FMC and others v Intervention Board for Agricultural Produce and Ministry of Agriculture, Fisheries and Food: ECJ 8 Feb 1996

ECJ 1. Since, under the common organization of the markets in sheepmeat and goatmeat, the purpose of charging clawback is to avoid disruption of intra-Community trade arising from the application of the variable slaughter premium, it must be charged in such a way that it neutralizes the effect of the premium on departure from the region concerned of the products which benefited from it, without working to the advantage of producers in that region, as would be the case if the amount charged by way of clawback were lower than that of the premium granted, or affecting their competitive position, as would be the case if the clawback were higher than the premium.
There is no doubt that the first of the two options provided for by Regulation No 1922/92 relating to methods of calculating the clawback to be charged or to be reimbursed in the case of undue payment, which is available to traders who are in a position to supply proof to the competent authorities of the Member State concerned of the amount of the premium actually granted for products subject to clawback, is consistent with the objective pursued by the system of charging clawback, since it fixes the amount thereof at the same level as the premium granted.
As regards the proof that must be adduced in connection with the first option, it does not seem to be manifestly inappropriate for exporters to bear the burden of proof. Article 9(3) of Regulation No 1837/80 and Article 24(5) of Regulation No 3013/89, both establishing a common organization of the markets in sheepmeat and goatmeat, clearly laid down that the amount of the clawback was to be equal to that of the premium, so that a prudent trader, aware that he was liable to pay the clawback, had to take proper steps to obtain the necessary evidence attesting to the equivalence of the amounts in question.

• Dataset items

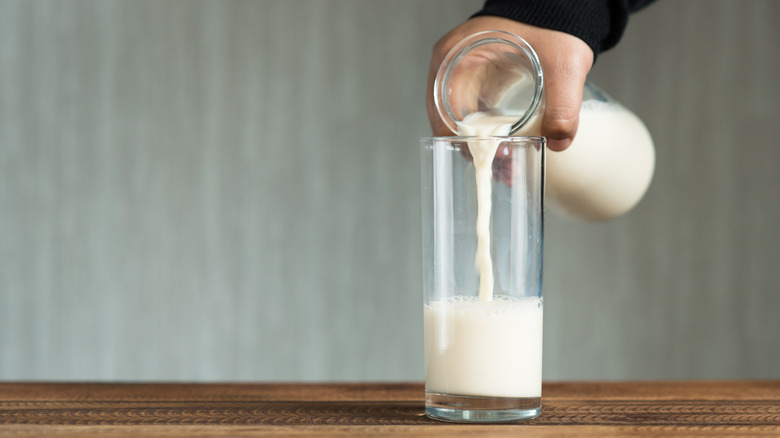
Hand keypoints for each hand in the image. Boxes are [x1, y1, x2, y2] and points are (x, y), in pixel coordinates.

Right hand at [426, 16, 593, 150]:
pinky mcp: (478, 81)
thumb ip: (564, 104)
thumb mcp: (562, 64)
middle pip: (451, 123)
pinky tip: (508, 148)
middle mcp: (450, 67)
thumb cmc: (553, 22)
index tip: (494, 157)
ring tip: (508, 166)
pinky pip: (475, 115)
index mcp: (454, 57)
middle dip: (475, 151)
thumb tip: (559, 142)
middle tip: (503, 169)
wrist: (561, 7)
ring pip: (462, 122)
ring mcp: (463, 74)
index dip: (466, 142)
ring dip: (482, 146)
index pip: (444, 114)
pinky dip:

• PROBLEM SET
**a.** In the ECJ summary on sheepmeat clawback, how would you render this sentence in French: "As regards the proof that must be adduced in connection with the first option, it does not seem to be manifestly inappropriate for exporters to bear the burden of proof."?
**b.** Can you pick up the ECJ summary on sheepmeat clawback after its final sentence and continue it?

• ANSWERS FOR THIS EXERCISE
**a.** En ce qui concerne la preuve qui doit être apportée dans le cadre de la première option, il ne semble pas manifestement inapproprié que la charge de la preuve incombe aux exportateurs.

**b.**
Furthermore, the exporter knows the identity of the trader from whom he bought the products on which he is required to repay the clawback, so that he is best placed to adduce the requisite proof. Moreover, where it is impossible for the exporter to adduce such proof, Regulation No 1922/92 has by means of the second option provided for a different method of calculating the clawback.
The second option, which is based on the average value of the premium rates in force over a period of four weeks which must perforce include both the time when the product was first placed on the market and the time when it was exported, is likewise consistent with the purpose of clawback. On the one hand, it enables the fluctuations in clawback to be reduced significantly compared with those occurring under the old system of calculation, which was declared invalid, according to which the clawback was equal to the amount of the premium fixed solely for the week of export of the products concerned, and, on the other, the use of an average calculated over four weeks ensures that the amount of the clawback is as close as possible to that of the premium.
2. The requirement of proof laid down in Article 4(1) of Regulation No 1633/84, concerning the system for charging clawback within the common organization of the markets in sheepmeat and goatmeat, as amended by Article 1 of Regulation No 1922/92, and in Article 2 of the latter regulation, laying down the conditions for reimbursement of clawback unduly charged, is to be interpreted as meaning that traders are required to supply proof to the satisfaction of the competent authorities of the Member State concerned, in accordance with national law and within the period prescribed by Regulation No 1922/92, of the amount of the premium actually granted for products subject to clawback, provided that the applicable national rules do not affect the scope or effectiveness of Community law.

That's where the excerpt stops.